Ok, this question, as pointed out by others, makes no sense if you are talking about a rotating spherical planet. But let's assume you don't care about a rotating spherical planet and figure out what a system that would be most similar to ours would look like that didn't have a coriolis effect.

The simplest case would be a non-rotating spherical world. But that is boring because one side always faces the sun and gets so hot water boils while the other side gets so cold water freezes. This means all the water ends up as ice on the darkside and there is no motion of the atmosphere that isn't driven by the sensible heat flux and convection. The maximum in the solar forcing is at the equator where it is always "high noon." The surface temperature is largest here so that generates a large updraft where the atmosphere contacts the heated surface. That air rises and cools adiabatically (without condensation since all the water is on the darkside). The next part is whether we want to assume the atmospheric can radiate longwave IR (i.e., does it contain a lot of CO2). If it does then what happens is the rising air from the equatorial noon area forces the cooling air outward towards the dark hemisphere. The cool air radiates as it travels outward until it cools enough its density increases and it sinks back to the surface, where it then turns towards the equatorial noon area to rise again in the middle. In effect, a large, hemispherical toroidal Hadley cell exists, except it is driven by a sensible heat flux, not latent heat and rather than operating as a ring around the equator it operates in a ring centered around the maximum in the solar forcing. A secondary flow would exist in the out ring between the subsidence region and the darkside although the dynamics of that would be complicated since the upwelling flow would be counter to the downwelling flow from the main circulation.

If you don't let the atmosphere radiate then a single cell sets up since the air doesn't cool until it hits the darkside, at which point it sinks and flows back to the center. (Interestingly, a variant of this flow pattern exists on Mars during one of the seasons (summer maybe? I forget, but it's when Mars points its north pole at the sun).)

That example is somewhat boring, in my opinion, because there's no water vapor.
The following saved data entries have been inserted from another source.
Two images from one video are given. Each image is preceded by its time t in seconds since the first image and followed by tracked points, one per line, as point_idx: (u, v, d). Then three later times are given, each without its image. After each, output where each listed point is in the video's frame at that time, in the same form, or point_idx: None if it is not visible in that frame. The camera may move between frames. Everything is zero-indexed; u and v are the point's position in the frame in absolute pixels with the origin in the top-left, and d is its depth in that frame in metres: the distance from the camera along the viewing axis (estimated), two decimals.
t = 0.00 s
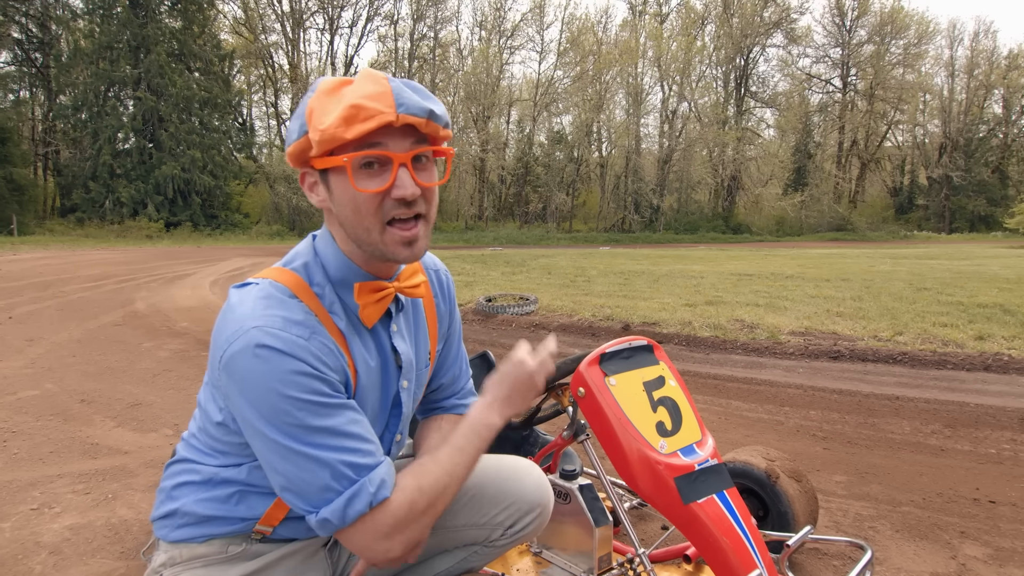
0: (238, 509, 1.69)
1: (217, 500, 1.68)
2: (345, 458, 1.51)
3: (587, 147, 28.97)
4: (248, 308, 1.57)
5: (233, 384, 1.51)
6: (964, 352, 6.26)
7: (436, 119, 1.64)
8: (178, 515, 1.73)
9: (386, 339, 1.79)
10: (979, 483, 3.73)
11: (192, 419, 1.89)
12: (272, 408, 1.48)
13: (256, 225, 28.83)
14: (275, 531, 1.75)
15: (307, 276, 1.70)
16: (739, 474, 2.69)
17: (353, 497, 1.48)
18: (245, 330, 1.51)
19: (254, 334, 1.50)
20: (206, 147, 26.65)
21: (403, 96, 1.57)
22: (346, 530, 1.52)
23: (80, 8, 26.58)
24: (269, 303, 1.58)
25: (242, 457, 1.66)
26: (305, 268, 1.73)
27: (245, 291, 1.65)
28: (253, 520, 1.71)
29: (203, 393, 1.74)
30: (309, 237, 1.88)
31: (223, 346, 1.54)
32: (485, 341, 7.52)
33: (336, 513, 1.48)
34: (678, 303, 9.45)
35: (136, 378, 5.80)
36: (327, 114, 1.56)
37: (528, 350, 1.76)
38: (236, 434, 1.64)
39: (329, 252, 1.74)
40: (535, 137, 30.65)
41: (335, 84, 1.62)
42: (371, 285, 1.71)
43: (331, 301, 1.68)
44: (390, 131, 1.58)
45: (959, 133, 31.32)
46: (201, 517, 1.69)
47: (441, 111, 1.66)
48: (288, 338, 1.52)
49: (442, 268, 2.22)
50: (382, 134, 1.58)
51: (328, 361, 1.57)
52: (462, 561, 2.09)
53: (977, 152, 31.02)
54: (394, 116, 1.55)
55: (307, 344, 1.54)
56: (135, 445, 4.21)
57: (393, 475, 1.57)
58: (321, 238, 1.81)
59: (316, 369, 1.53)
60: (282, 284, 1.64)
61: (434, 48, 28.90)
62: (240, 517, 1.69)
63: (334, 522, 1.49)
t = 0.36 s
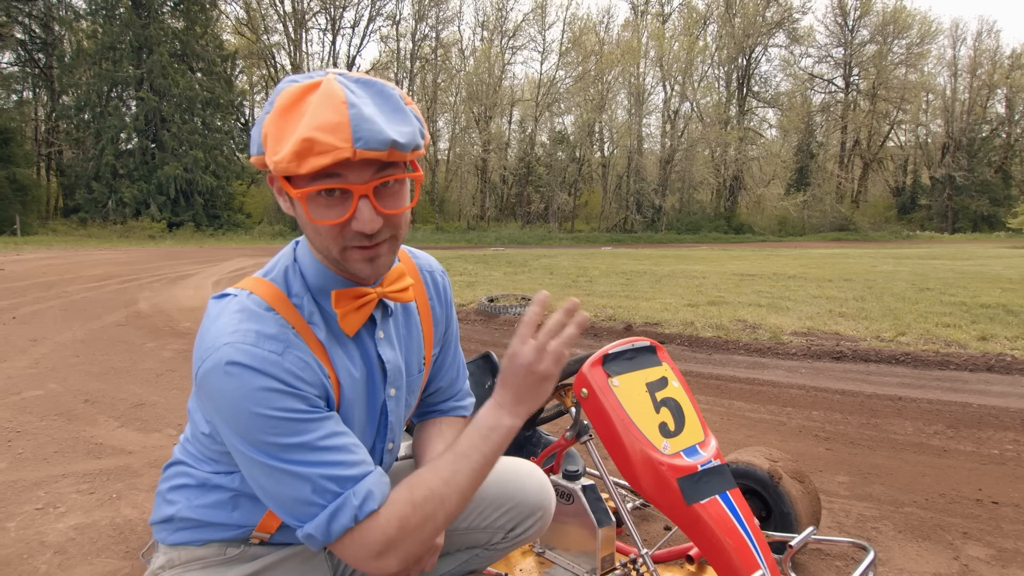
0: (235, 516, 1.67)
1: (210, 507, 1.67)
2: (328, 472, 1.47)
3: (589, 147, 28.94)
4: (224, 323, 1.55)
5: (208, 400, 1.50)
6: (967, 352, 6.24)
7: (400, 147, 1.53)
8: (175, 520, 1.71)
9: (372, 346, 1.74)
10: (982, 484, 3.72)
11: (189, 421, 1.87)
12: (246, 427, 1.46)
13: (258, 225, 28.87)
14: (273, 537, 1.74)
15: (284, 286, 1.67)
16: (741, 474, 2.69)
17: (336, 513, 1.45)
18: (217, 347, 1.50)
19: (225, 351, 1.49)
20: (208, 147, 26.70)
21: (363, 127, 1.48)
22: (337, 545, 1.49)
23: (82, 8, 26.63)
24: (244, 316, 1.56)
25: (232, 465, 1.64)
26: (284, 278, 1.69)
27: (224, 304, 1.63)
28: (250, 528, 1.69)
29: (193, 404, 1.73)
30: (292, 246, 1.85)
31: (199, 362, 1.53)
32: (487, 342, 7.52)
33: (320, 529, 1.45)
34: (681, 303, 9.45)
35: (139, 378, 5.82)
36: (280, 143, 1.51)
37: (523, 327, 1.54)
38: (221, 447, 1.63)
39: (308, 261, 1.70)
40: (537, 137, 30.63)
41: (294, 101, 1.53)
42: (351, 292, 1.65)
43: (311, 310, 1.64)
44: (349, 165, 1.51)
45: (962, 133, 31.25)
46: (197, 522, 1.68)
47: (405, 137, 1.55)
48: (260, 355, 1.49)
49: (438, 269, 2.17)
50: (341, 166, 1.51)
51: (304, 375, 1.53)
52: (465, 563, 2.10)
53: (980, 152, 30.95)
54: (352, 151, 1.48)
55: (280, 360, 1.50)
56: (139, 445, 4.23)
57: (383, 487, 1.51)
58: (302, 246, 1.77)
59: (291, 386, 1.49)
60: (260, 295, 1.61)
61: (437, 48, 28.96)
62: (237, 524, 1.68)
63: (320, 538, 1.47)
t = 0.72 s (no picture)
0: (242, 517, 1.68)
1: (219, 507, 1.68)
2: (330, 477, 1.46)
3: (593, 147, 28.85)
4: (227, 329, 1.55)
5: (212, 406, 1.50)
6: (973, 353, 6.23)
7: (413, 129, 1.56)
8: (184, 519, 1.73)
9: (376, 349, 1.74)
10: (987, 484, 3.72)
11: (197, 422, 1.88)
12: (249, 432, 1.46)
13: (263, 225, 28.95)
14: (281, 537, 1.74)
15: (288, 290, 1.66)
16: (746, 474, 2.70)
17: (336, 517, 1.45)
18: (220, 352, 1.50)
19: (229, 357, 1.48)
20: (213, 147, 26.77)
21: (377, 106, 1.50)
22: (339, 549, 1.48)
23: (88, 9, 26.70)
24: (247, 322, 1.55)
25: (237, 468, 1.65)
26: (287, 282, 1.69)
27: (228, 308, 1.63)
28: (258, 528, 1.70)
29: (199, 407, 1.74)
30: (296, 248, 1.85)
31: (202, 367, 1.53)
32: (492, 342, 7.54)
33: (321, 534, 1.45)
34: (685, 303, 9.45)
35: (145, 377, 5.86)
36: (296, 126, 1.51)
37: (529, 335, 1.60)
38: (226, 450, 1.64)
39: (312, 263, 1.70)
40: (540, 138, 30.57)
41: (309, 90, 1.56)
42: (355, 298, 1.67)
43: (314, 316, 1.64)
44: (362, 145, 1.53)
45: (968, 133, 31.12)
46: (205, 523, 1.69)
47: (418, 121, 1.58)
48: (263, 360, 1.49)
49: (442, 271, 2.18)
50: (354, 147, 1.53)
51: (305, 380, 1.52)
52: (471, 562, 2.12)
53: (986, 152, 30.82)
54: (366, 129, 1.49)
55: (282, 365, 1.50)
56: (146, 445, 4.25)
57: (384, 493, 1.50)
58: (306, 250, 1.77)
59: (292, 392, 1.49)
60: (263, 301, 1.61)
61: (441, 48, 29.03)
62: (245, 524, 1.69)
63: (321, 542, 1.46)
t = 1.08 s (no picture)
0: (252, 513, 1.68)
1: (229, 501, 1.68)
2: (337, 469, 1.47)
3: (598, 147, 28.84)
4: (241, 319, 1.55)
5: (225, 394, 1.51)
6: (981, 354, 6.19)
7: (431, 127, 1.59)
8: (193, 516, 1.73)
9: (386, 345, 1.74)
10: (995, 485, 3.70)
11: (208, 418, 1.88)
12: (260, 421, 1.47)
13: (269, 225, 29.05)
14: (289, 534, 1.74)
15: (301, 284, 1.66)
16: (754, 474, 2.69)
17: (342, 508, 1.45)
18: (234, 342, 1.50)
19: (243, 346, 1.49)
20: (219, 148, 26.87)
21: (398, 104, 1.52)
22: (341, 542, 1.49)
23: (95, 10, 26.80)
24: (261, 312, 1.56)
25: (247, 462, 1.65)
26: (301, 275, 1.69)
27: (242, 301, 1.63)
28: (267, 525, 1.70)
29: (210, 401, 1.74)
30: (310, 245, 1.85)
31: (216, 355, 1.54)
32: (497, 342, 7.53)
33: (325, 523, 1.46)
34: (690, 303, 9.44)
35: (153, 376, 5.88)
36: (320, 125, 1.51)
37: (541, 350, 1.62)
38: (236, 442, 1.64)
39: (326, 258, 1.69)
40: (545, 137, 30.53)
41: (327, 90, 1.57)
42: (366, 292, 1.66)
43: (326, 309, 1.64)
44: (385, 141, 1.53)
45: (975, 132, 30.95)
46: (215, 518, 1.70)
47: (436, 119, 1.61)
48: (275, 350, 1.49)
49: (451, 271, 2.17)
50: (376, 146, 1.53)
51: (316, 371, 1.52)
52: (478, 560, 2.12)
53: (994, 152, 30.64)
54: (389, 126, 1.51)
55: (295, 356, 1.50)
56: (154, 443, 4.27)
57: (388, 487, 1.52)
58: (320, 245, 1.77)
59: (303, 382, 1.49)
60: (277, 293, 1.61)
61: (446, 48, 29.15)
62: (253, 519, 1.69)
63: (324, 531, 1.47)
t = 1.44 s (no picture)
0: (264, 508, 1.69)
1: (243, 498, 1.68)
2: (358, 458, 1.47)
3: (605, 147, 28.77)
4: (258, 307, 1.55)
5: (243, 380, 1.49)
6: (991, 354, 6.15)
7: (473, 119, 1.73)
8: (204, 515, 1.73)
9: (399, 332, 1.74)
10: (1006, 487, 3.67)
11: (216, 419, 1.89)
12: (282, 406, 1.45)
13: (276, 225, 29.19)
14: (298, 529, 1.76)
15: (315, 274, 1.65)
16: (762, 476, 2.67)
17: (361, 496, 1.44)
18: (254, 329, 1.49)
19: (265, 332, 1.48)
20: (227, 148, 27.01)
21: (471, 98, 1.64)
22: (355, 532, 1.48)
23: (104, 12, 26.97)
24: (279, 301, 1.55)
25: (259, 458, 1.65)
26: (315, 263, 1.68)
27: (255, 291, 1.63)
28: (277, 520, 1.71)
29: (220, 396, 1.72)
30: (317, 238, 1.84)
31: (235, 343, 1.53)
32: (503, 342, 7.54)
33: (343, 511, 1.44)
34: (697, 303, 9.41)
35: (161, 375, 5.92)
36: (433, 115, 1.52)
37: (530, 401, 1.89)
38: (250, 434, 1.63)
39: (338, 245, 1.68)
40: (552, 138, 30.44)
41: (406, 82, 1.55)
42: (395, 274, 1.69)
43: (342, 298, 1.63)
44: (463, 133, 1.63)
45: (985, 132, 30.73)
46: (227, 515, 1.70)
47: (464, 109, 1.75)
48: (297, 337, 1.49)
49: (448, 263, 2.19)
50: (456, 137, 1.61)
51: (336, 357, 1.53)
52: (487, 559, 2.12)
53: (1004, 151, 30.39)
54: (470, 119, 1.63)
55: (316, 343, 1.51)
56: (163, 442, 4.30)
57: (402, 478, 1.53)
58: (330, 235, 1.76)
59: (325, 367, 1.49)
60: (291, 281, 1.61)
61: (452, 49, 29.25)
62: (265, 516, 1.70)
63: (341, 521, 1.45)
A more interesting example comes from science fiction, or a variant of it, in the form of Ringworld by Larry Niven. There, the "planet" is a huge plate ribbon in space with some shields to create night and day. In that case the solar flux is uniform over the surface and there is no coriolis (well, ok, there's a little since there is some curvature to the ribbon in the longitudinal direction, but that is tiny compared to the coriolis forcing on a spinning sphere the size of the Earth) since the radial velocity of the ribbon is zero (night/day is caused by motion of the shields across the sun). Niven generally gets things pretty right, but he completely punted on what would happen to weather on Ringworld. It would be characterized by intense deep convection, tropical conditions everywhere, and no circulation to speak of. It would be like living in Samoa, all the time, or somewhere right on the equator, except there would be no trade wind edges as the ITCZ wandered around with the precession of the seasons. It would be unpleasant.

There is a third way to get small coriolis forcing and that would be a cylinder world, where the planet would be a cylinder with water and continents on the outside. This would approximate Taylor-Couette flow with a zero-shear outer surface. In these cases the flow can be extremely complicated, and likely would be since the Reynolds number would be huge. But there wouldn't be nearly as much meridional mixing as in a rotating sphere.